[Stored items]
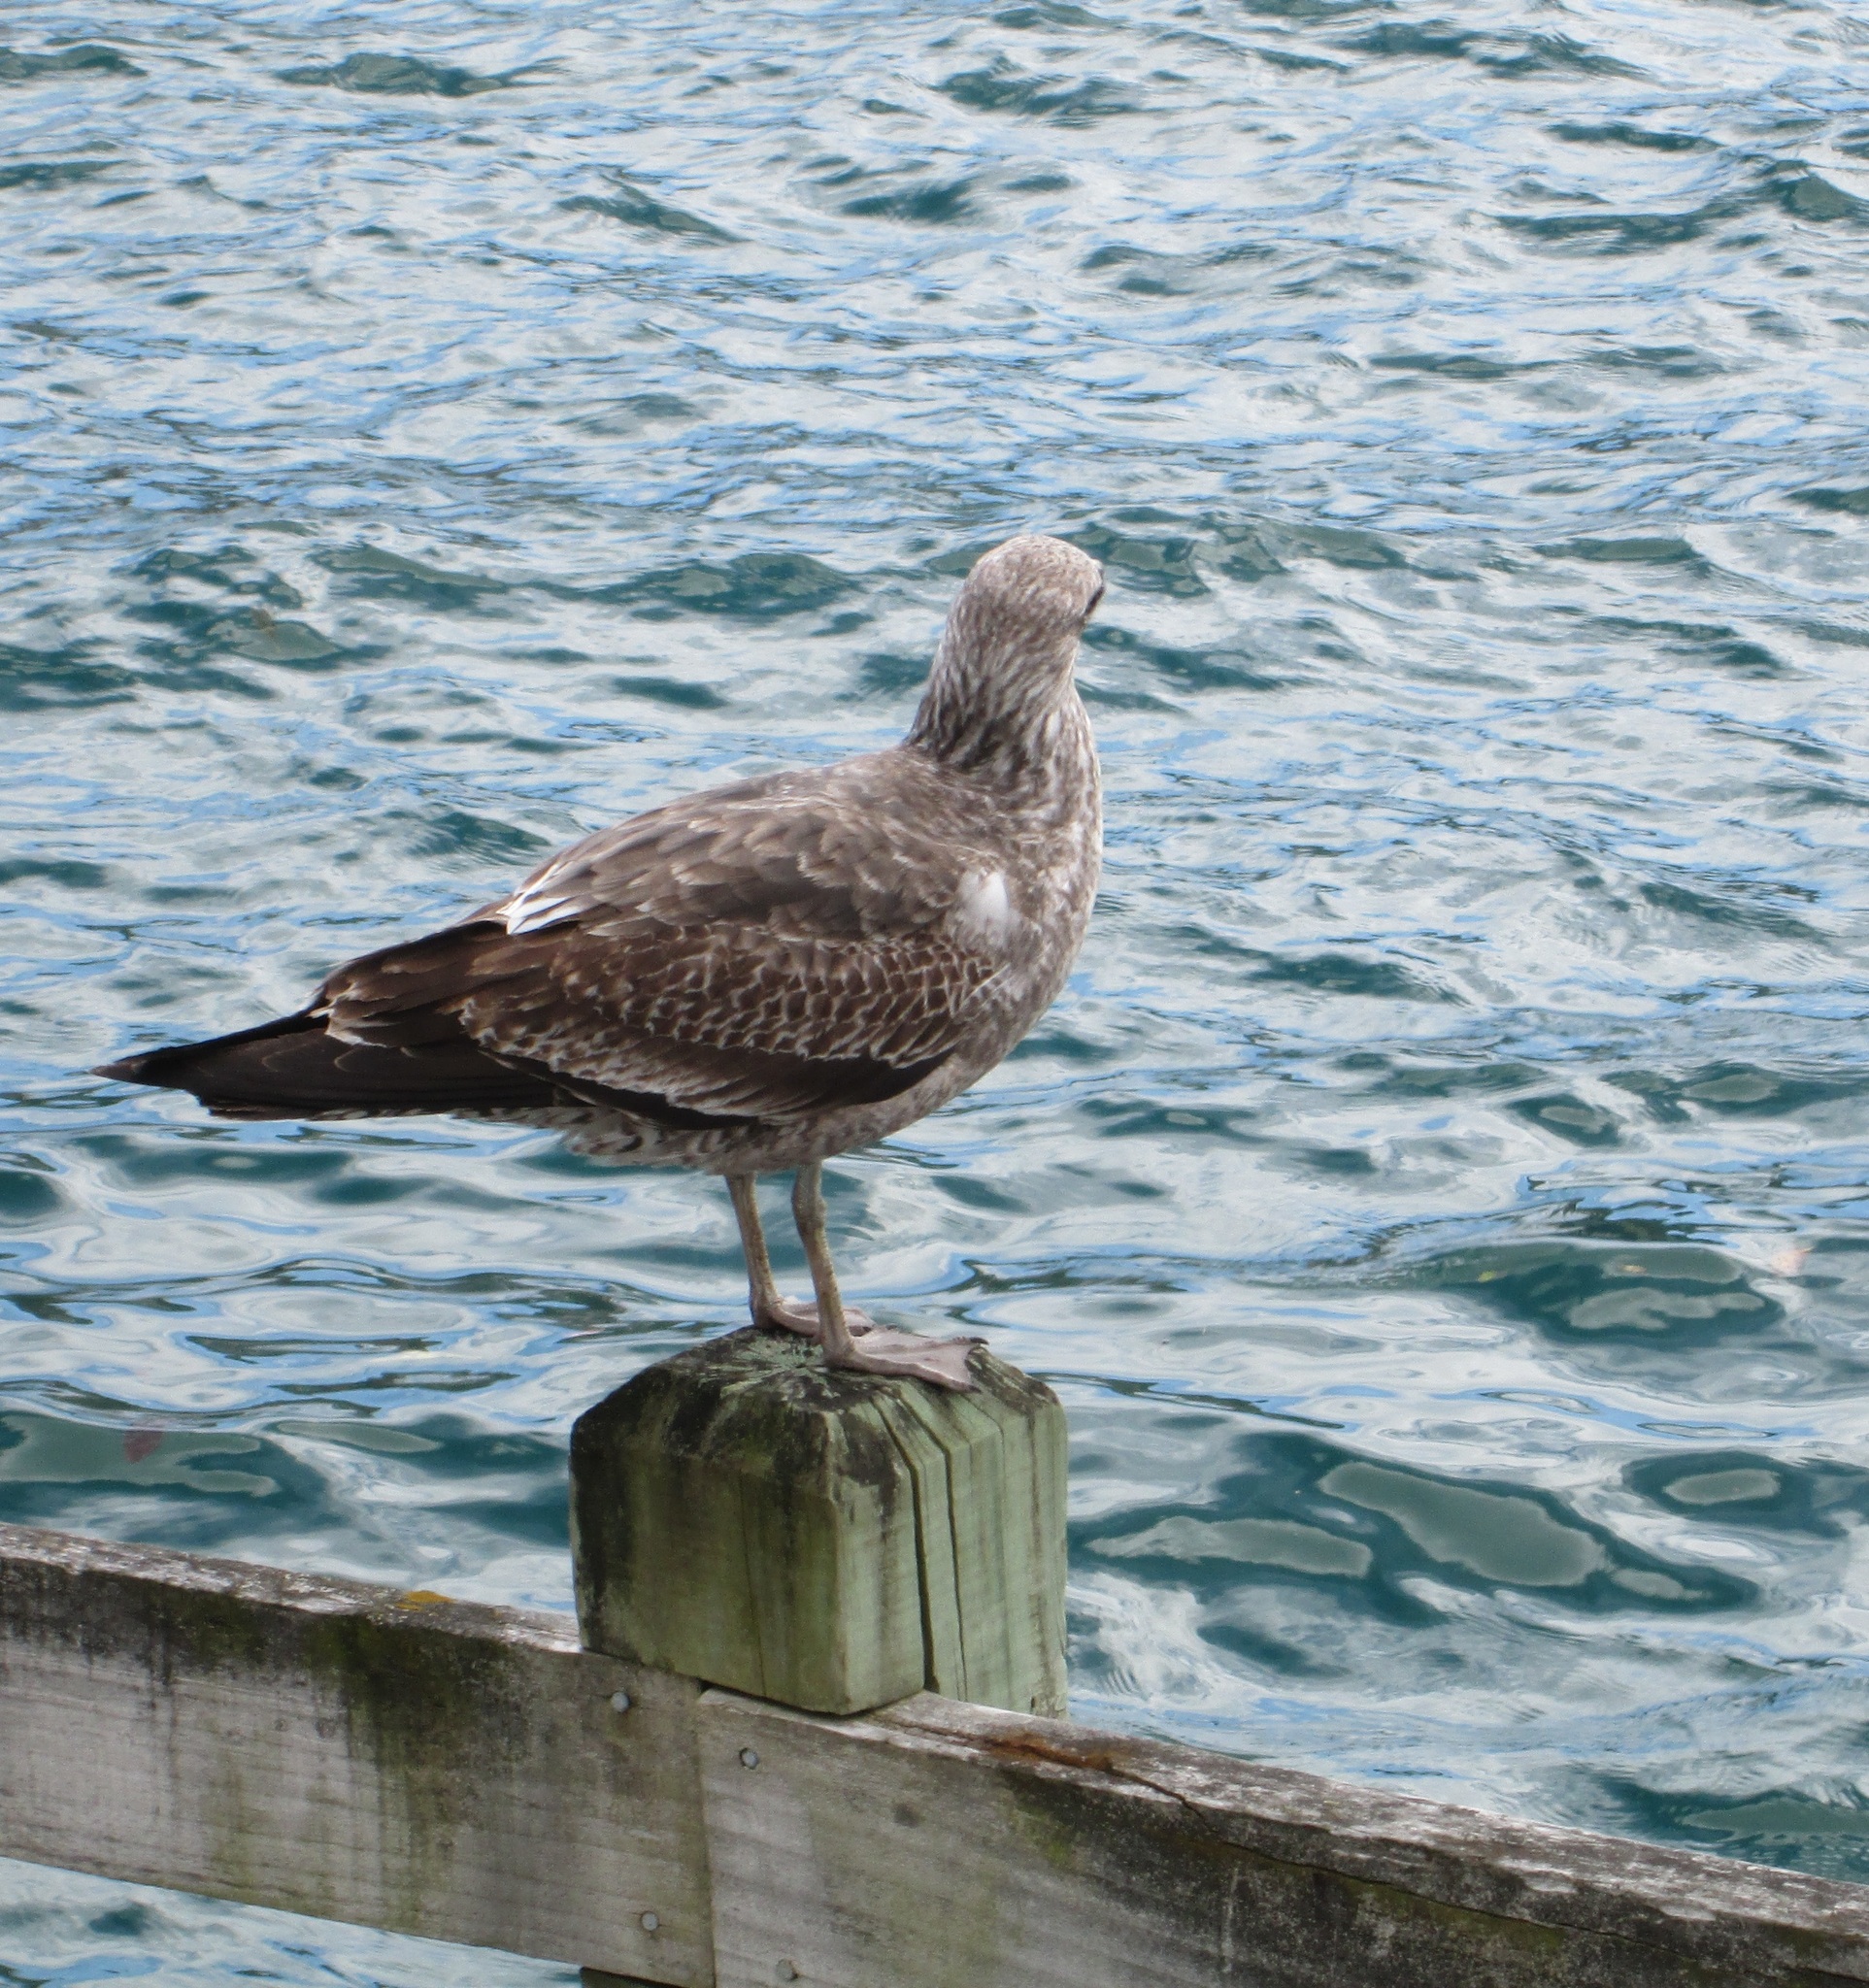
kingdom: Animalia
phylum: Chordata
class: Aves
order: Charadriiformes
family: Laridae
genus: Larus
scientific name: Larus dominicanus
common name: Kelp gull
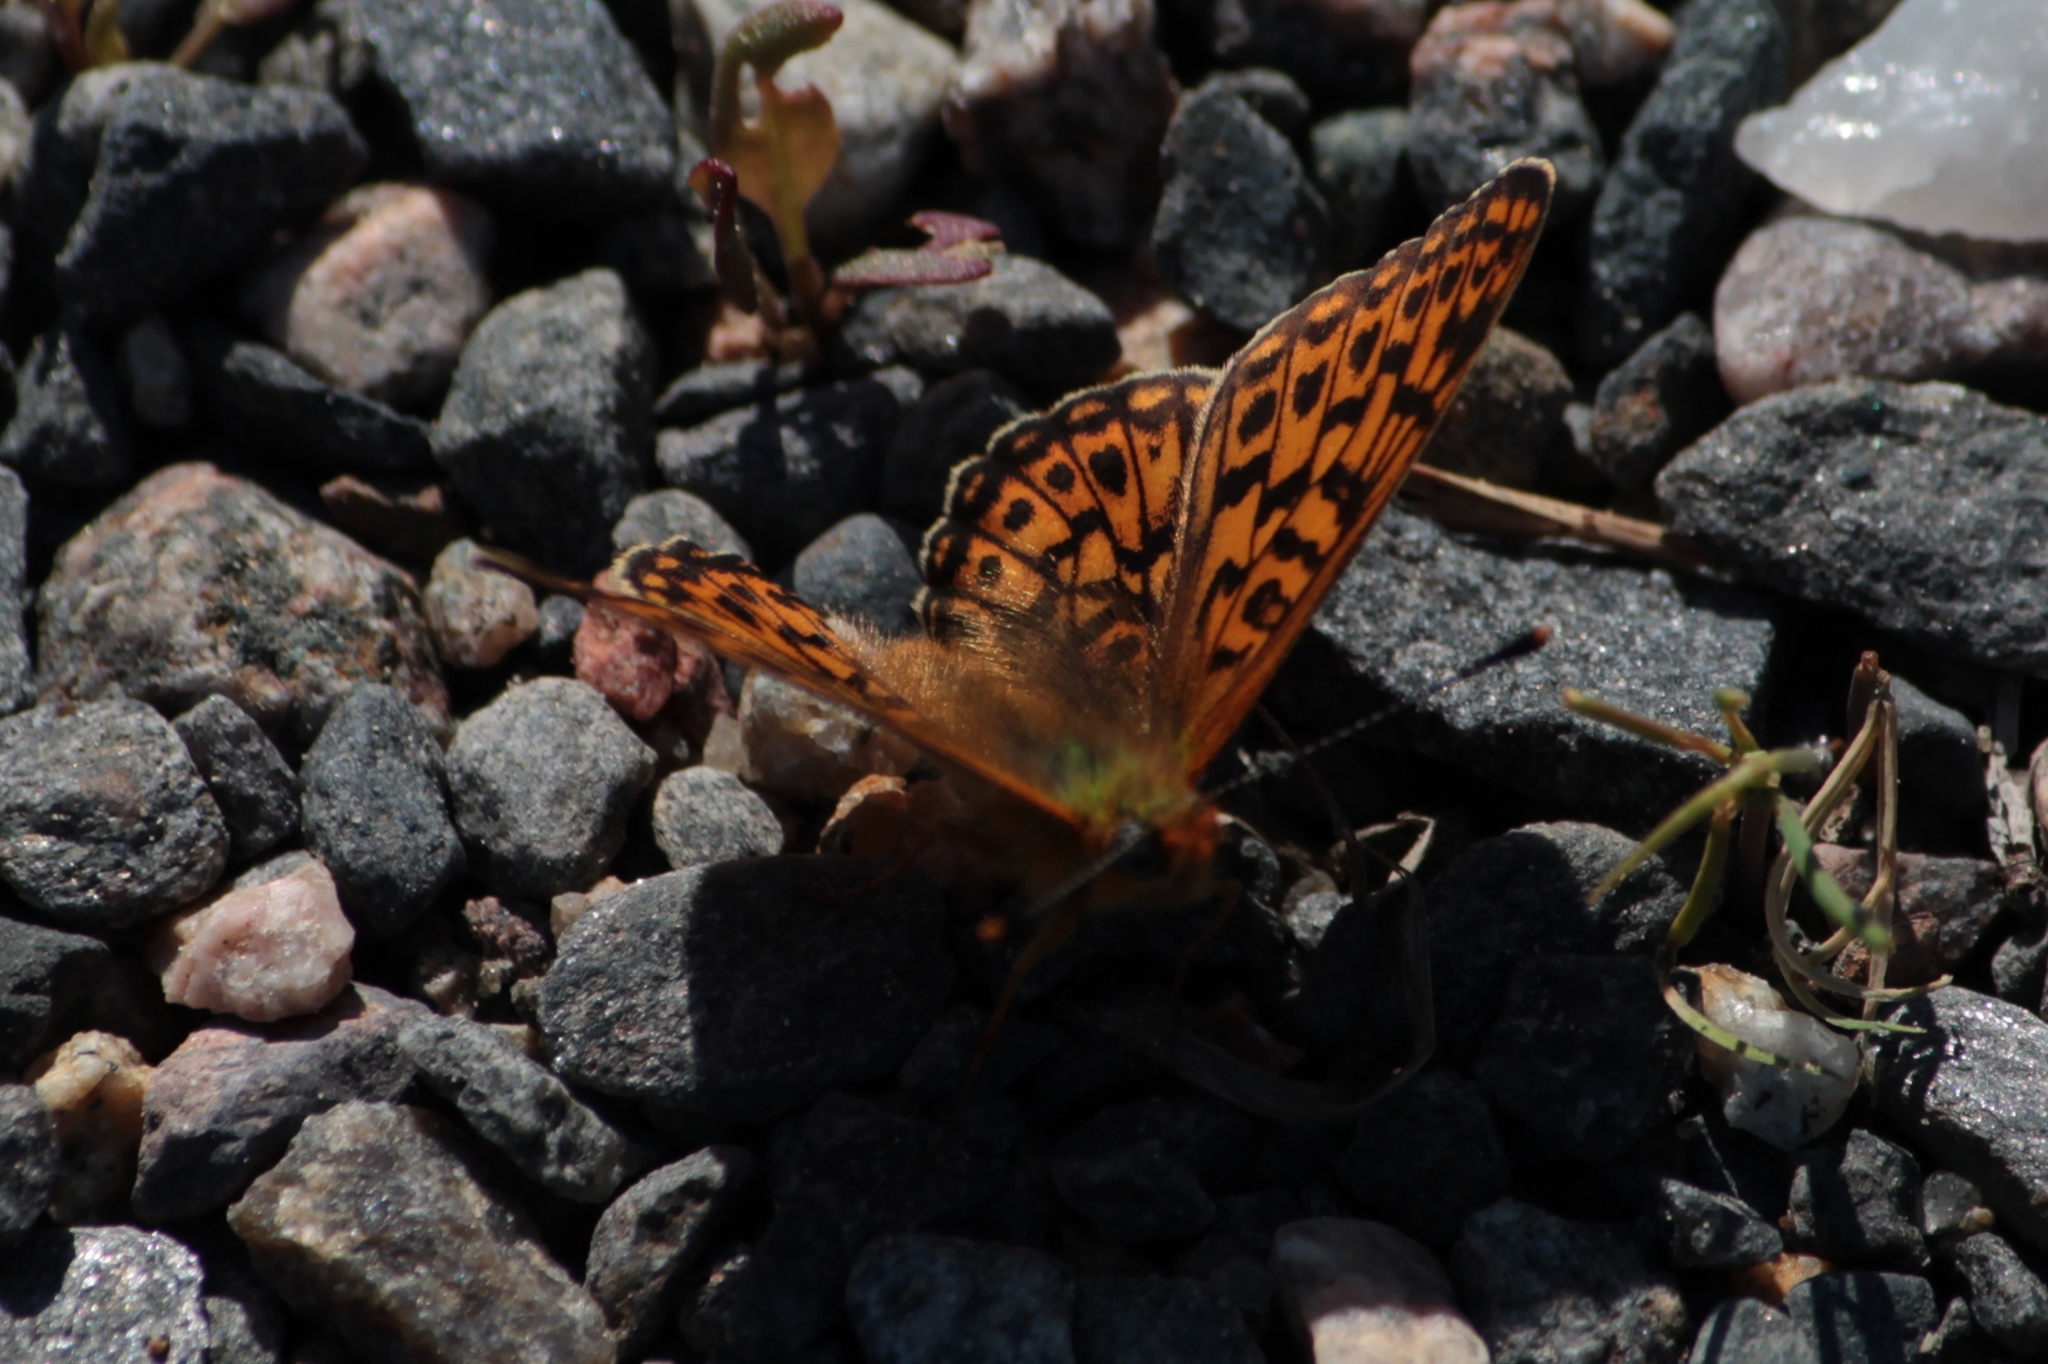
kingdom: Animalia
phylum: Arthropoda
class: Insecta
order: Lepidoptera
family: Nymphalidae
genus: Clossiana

(DESCRIPTION OF THE TASK): Copy the lines of the records from the one containing "order: Charadriiformes" through the final line, including both ends, and leave out the pictures.

(RESPONSE TO THE EXERCISE):
order: Charadriiformes
family: Laridae
genus: Larus
scientific name: Larus dominicanus
common name: Kelp gull
kingdom: Animalia
phylum: Arthropoda
class: Insecta
order: Lepidoptera
family: Nymphalidae
genus: Clossiana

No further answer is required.